____ Recorded data

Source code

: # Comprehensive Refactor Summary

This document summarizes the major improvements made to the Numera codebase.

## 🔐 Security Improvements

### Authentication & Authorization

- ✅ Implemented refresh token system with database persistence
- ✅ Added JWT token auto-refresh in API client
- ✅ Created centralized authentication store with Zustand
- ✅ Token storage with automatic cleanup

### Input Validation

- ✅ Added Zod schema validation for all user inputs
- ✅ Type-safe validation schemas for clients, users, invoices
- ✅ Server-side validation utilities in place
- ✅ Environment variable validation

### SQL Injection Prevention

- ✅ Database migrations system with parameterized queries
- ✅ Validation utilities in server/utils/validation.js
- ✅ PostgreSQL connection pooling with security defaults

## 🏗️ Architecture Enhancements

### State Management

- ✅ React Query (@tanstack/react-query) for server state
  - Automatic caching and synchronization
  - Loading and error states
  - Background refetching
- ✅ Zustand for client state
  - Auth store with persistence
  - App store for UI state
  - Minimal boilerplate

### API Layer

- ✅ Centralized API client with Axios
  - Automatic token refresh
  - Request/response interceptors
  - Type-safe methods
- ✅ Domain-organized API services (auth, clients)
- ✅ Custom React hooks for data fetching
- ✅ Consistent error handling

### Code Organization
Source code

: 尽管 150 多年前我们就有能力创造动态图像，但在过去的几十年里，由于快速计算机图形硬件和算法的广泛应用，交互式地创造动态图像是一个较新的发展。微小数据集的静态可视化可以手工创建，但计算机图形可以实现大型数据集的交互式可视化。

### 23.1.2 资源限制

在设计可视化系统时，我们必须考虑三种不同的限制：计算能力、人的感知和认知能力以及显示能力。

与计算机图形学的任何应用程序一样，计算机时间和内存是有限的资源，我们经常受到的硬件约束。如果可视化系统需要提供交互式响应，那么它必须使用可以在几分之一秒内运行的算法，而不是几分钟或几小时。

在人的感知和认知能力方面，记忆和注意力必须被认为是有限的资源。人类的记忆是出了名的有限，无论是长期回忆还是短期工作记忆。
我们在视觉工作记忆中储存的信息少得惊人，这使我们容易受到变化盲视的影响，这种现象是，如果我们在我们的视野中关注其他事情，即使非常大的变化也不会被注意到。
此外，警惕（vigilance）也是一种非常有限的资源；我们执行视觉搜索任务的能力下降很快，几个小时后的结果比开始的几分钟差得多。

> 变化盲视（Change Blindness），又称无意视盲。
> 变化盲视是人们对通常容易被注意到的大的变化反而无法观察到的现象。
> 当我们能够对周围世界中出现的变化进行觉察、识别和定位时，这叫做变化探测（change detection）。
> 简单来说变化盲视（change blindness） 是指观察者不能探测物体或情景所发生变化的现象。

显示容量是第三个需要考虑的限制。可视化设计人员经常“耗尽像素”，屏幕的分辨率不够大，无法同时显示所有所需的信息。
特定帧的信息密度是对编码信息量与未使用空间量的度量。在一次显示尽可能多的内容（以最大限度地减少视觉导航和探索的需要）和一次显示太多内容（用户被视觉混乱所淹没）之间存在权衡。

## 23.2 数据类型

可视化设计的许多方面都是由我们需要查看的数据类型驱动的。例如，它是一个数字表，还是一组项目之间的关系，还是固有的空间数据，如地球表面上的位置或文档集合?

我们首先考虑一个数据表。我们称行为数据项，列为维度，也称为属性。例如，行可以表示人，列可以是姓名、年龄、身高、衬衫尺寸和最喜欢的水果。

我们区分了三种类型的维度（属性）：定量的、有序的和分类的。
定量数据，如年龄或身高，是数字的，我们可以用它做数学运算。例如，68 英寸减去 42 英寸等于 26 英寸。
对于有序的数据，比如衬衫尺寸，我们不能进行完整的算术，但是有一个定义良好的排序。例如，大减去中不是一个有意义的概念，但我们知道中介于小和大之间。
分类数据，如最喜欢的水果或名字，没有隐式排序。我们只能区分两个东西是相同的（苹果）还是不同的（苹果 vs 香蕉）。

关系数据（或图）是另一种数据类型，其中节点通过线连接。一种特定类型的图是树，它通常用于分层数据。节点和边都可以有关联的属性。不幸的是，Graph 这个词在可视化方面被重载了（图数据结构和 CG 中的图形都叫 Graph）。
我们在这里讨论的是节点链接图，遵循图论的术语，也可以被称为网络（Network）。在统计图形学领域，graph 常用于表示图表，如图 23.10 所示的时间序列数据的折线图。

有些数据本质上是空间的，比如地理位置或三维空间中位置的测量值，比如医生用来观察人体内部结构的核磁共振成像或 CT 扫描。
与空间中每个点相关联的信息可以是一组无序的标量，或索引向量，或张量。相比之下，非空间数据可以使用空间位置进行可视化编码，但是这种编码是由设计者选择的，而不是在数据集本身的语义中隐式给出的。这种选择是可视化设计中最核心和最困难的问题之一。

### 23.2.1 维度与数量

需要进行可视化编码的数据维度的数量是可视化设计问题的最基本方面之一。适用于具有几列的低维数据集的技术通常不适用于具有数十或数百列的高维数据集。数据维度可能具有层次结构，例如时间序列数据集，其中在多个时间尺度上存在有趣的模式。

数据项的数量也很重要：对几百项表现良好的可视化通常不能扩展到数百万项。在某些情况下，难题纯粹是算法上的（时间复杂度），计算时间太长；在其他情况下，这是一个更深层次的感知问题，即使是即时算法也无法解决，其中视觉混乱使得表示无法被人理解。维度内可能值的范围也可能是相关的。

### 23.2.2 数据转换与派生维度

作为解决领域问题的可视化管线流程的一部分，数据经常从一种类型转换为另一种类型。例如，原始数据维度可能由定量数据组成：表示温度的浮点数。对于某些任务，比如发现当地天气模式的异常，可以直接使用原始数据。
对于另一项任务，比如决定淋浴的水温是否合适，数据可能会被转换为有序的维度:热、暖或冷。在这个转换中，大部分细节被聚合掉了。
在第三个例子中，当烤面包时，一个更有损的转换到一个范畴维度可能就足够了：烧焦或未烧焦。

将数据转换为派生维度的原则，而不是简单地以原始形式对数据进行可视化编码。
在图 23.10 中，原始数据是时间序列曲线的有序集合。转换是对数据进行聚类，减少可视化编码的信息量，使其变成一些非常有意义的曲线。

________

# Exercise aim:
Each record must be reproduced exactly. Keep every one.

# Exercise output:
Source code

: # Comprehensive Refactor Summary

This document summarizes the major improvements made to the Numera codebase.

## 🔐 Security Improvements

### Authentication & Authorization

- ✅ Implemented refresh token system with database persistence
- ✅ Added JWT token auto-refresh in API client
- ✅ Created centralized authentication store with Zustand
- ✅ Token storage with automatic cleanup

### Input Validation

- ✅ Added Zod schema validation for all user inputs
- ✅ Type-safe validation schemas for clients, users, invoices
- ✅ Server-side validation utilities in place
- ✅ Environment variable validation

### SQL Injection Prevention

- ✅ Database migrations system with parameterized queries
- ✅ Validation utilities in server/utils/validation.js
- ✅ PostgreSQL connection pooling with security defaults

## 🏗️ Architecture Enhancements

### State Management

- ✅ React Query (@tanstack/react-query) for server state
  - Automatic caching and synchronization
  - Loading and error states
  - Background refetching
- ✅ Zustand for client state
  - Auth store with persistence
  - App store for UI state
  - Minimal boilerplate

### API Layer

- ✅ Centralized API client with Axios
  - Automatic token refresh
  - Request/response interceptors
  - Type-safe methods
- ✅ Domain-organized API services (auth, clients)
- ✅ Custom React hooks for data fetching
- ✅ Consistent error handling

### Code Organization
Source code

: 尽管 150 多年前我们就有能力创造动态图像，但在过去的几十年里，由于快速计算机图形硬件和算法的广泛应用，交互式地创造动态图像是一个较新的发展。微小数据集的静态可视化可以手工创建，但计算机图形可以实现大型数据集的交互式可视化。

### 23.1.2 资源限制

在设计可视化系统时，我们必须考虑三种不同的限制：计算能力、人的感知和认知能力以及显示能力。

与计算机图形学的任何应用程序一样，计算机时间和内存是有限的资源，我们经常受到的硬件约束。如果可视化系统需要提供交互式响应，那么它必须使用可以在几分之一秒内运行的算法，而不是几分钟或几小时。

在人的感知和认知能力方面，记忆和注意力必须被认为是有限的资源。人类的记忆是出了名的有限，无论是长期回忆还是短期工作记忆。
我们在视觉工作记忆中储存的信息少得惊人，这使我们容易受到变化盲视的影响，这种现象是，如果我们在我们的视野中关注其他事情，即使非常大的变化也不会被注意到。
此外，警惕（vigilance）也是一种非常有限的资源；我们执行视觉搜索任务的能力下降很快，几个小时后的结果比开始的几分钟差得多。

> 变化盲视（Change Blindness），又称无意视盲。
> 变化盲视是人们对通常容易被注意到的大的变化反而无法观察到的现象。
> 当我们能够对周围世界中出现的变化进行觉察、识别和定位时，这叫做变化探测（change detection）。
> 简单来说变化盲视（change blindness） 是指观察者不能探测物体或情景所发生变化的现象。

显示容量是第三个需要考虑的限制。可视化设计人员经常“耗尽像素”，屏幕的分辨率不够大，无法同时显示所有所需的信息。
特定帧的信息密度是对编码信息量与未使用空间量的度量。在一次显示尽可能多的内容（以最大限度地减少视觉导航和探索的需要）和一次显示太多内容（用户被视觉混乱所淹没）之间存在权衡。

## 23.2 数据类型

可视化设计的许多方面都是由我们需要查看的数据类型驱动的。例如，它是一个数字表，还是一组项目之间的关系，还是固有的空间数据，如地球表面上的位置或文档集合?

我们首先考虑一个数据表。我们称行为数据项，列为维度，也称为属性。例如，行可以表示人，列可以是姓名、年龄、身高、衬衫尺寸和最喜欢的水果。

我们区分了三种类型的维度（属性）：定量的、有序的和分类的。
定量数据，如年龄或身高，是数字的，我们可以用它做数学运算。例如，68 英寸减去 42 英寸等于 26 英寸。
对于有序的数据，比如衬衫尺寸，我们不能进行完整的算术，但是有一个定义良好的排序。例如，大减去中不是一个有意义的概念，但我们知道中介于小和大之间。
分类数据，如最喜欢的水果或名字，没有隐式排序。我们只能区分两个东西是相同的（苹果）还是不同的（苹果 vs 香蕉）。

关系数据（或图）是另一种数据类型，其中节点通过线连接。一种特定类型的图是树，它通常用于分层数据。节点和边都可以有关联的属性。不幸的是，Graph 这个词在可视化方面被重载了（图数据结构和 CG 中的图形都叫 Graph）。
我们在这里讨论的是节点链接图，遵循图论的术语，也可以被称为网络（Network）。在统计图形学领域，graph 常用于表示图表，如图 23.10 所示的时间序列数据的折线图。

有些数据本质上是空间的，比如地理位置或三维空间中位置的测量值，比如医生用来观察人体内部结构的核磁共振成像或 CT 扫描。
与空间中每个点相关联的信息可以是一组无序的标量，或索引向量，或张量。相比之下，非空间数据可以使用空间位置进行可视化编码，但是这种编码是由设计者选择的，而不是在数据集本身的语义中隐式给出的。这种选择是可视化设计中最核心和最困难的问题之一。

### 23.2.1 维度与数量

需要进行可视化编码的数据维度的数量是可视化设计问题的最基本方面之一。适用于具有几列的低维数据集的技术通常不适用于具有数十或数百列的高维数据集。数据维度可能具有层次结构，例如时间序列数据集，其中在多个时间尺度上存在有趣的模式。

数据项的数量也很重要：对几百项表现良好的可视化通常不能扩展到数百万项。在某些情况下，难题纯粹是算法上的（时间复杂度），计算时间太长；在其他情况下，这是一个更深层次的感知问题，即使是即时算法也无法解决，其中视觉混乱使得表示无法被人理解。维度内可能值的范围也可能是相关的。

### 23.2.2 数据转换与派生维度

作为解决领域问题的可视化管线流程的一部分，数据经常从一种类型转换为另一种类型。例如，原始数据维度可能由定量数据组成：表示温度的浮点数。对于某些任务，比如发现当地天气模式的异常，可以直接使用原始数据。
对于另一项任务，比如决定淋浴的水温是否合适，数据可能会被转换为有序的维度:热、暖或冷。在这个转换中，大部分细节被聚合掉了。
在第三个例子中，当烤面包时，一个更有损的转换到一个范畴维度可能就足够了：烧焦或未烧焦。

将数据转换为派生维度的原则，而不是简单地以原始形式对数据进行可视化编码。
在图 23.10 中，原始数据是时间序列曲线的有序集合。转换是对数据进行聚类，减少可视化编码的信息量，使其变成一些非常有意义的曲线。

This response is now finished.